Ghana’s president says legalisation of homosexuality “bound to happen”


Nana Akufo-Addo, the President of Ghana, has come under fire after he said that it’s a matter of time until homosexuality is accepted in his country.

Akufo-Addo made the controversial statement in a wide-ranging interview with Al Jazeera. He admitted that there was currently little social or political appetite to accept LGBT equality in Ghana.

“At the moment, I don’t feel and I don’t see that in Ghana there is that strong current of opinion that is saying that this is something that we need even deal with. It is not so far a matter which is on the agenda,” Akufo-Addo said.

He continued: “These social, cultural issues… I don’t believe that in Ghana so far, a sufficiently strong coalition has emerged to change public opinion, and have a new paradigm in Ghana.”

Akufo-Addo added, however: “I think that it is something that is bound to happen.”

He explained that over time social norms can change, as had happened in England, which still outlawed homosexuality when he studied there as a child.

“…the activities of individuals, of groups, a certain awareness, a certain development grew and grew and grew stronger and it forced a change in law. I believe those are the same processes that will bring about changes in our situation.”

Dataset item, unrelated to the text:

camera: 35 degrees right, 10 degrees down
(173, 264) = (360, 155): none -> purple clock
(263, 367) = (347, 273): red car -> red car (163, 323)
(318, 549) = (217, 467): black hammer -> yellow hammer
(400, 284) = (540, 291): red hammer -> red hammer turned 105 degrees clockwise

Akufo-Addo’s comments were pounced on by the Ghanaian media as well as outraged religious organisations and other politicians.

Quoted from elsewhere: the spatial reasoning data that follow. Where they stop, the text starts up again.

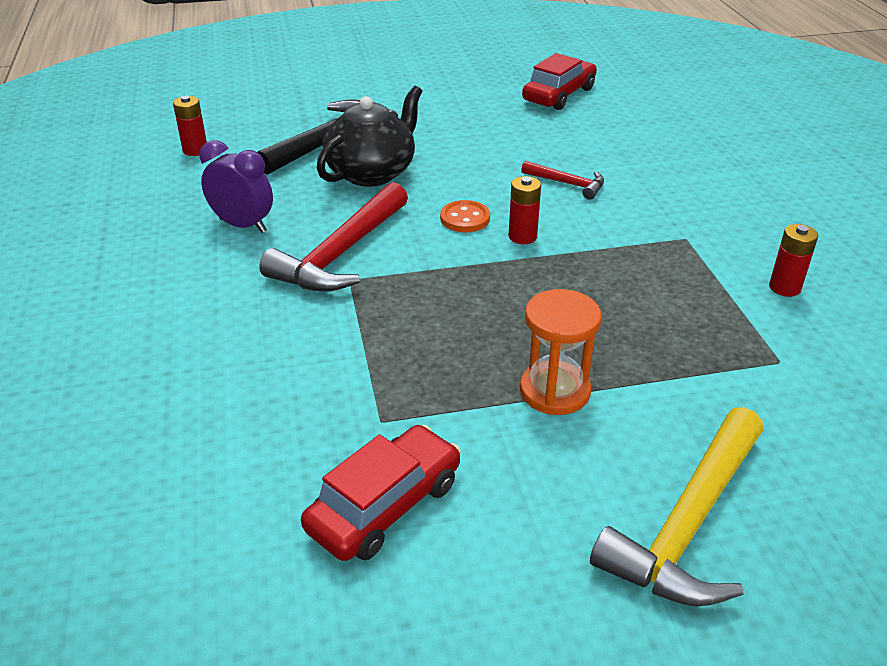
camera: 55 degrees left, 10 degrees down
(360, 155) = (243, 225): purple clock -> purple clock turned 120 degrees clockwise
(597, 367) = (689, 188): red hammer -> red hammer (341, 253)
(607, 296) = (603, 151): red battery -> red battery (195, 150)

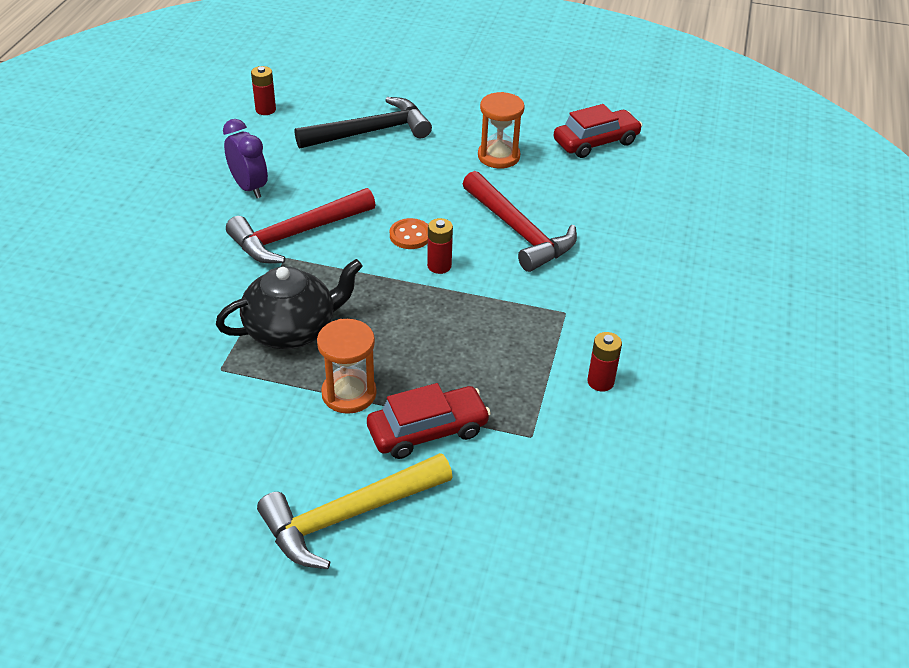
camera: 25 degrees right, 5 degrees up
(372, 172) = (376, 171): black teapot -> black teapot (292, 330)
(385, 506) = (177, 425): red car -> red car (428, 431)
(482, 128) = (498, 156): none -> orange hourglass
(567, 184) = (519, 231): red hammer -> red hammer, size x1.94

The General Secretary of the Christian Council of Ghana, Dr. Kwabena Opuni, condemned any suggestion that homosexuality could become accepted in Ghana, insisting that it was a matter of “survival”.

“It threatens Africa’s social protection which is embedded in family and children,” he said. “That is our cultural identity and uniqueness, and we want Akufo-Addo to state that he cannot and will not accept homosexuality no matter the pressure.”

The furore forced the government to clarify that that it has no intention of legalising homosexuality.

Information Minister, Mustapha Hamid, told Joy News: “Since law is premised on customs, what it means is that we cannot make it legal at this stage considering that the customs and traditions of the people abhor homosexuality.”

Consensual male homosexuality, described as “unnatural carnal knowledge”, is illegal in Ghana, with penalties including three years’ imprisonment.

A 2012 US Department of State Human Rights Report found that “LGBT persons faced widespread discrimination, as well as police harassment and extortion attempts” in Ghana.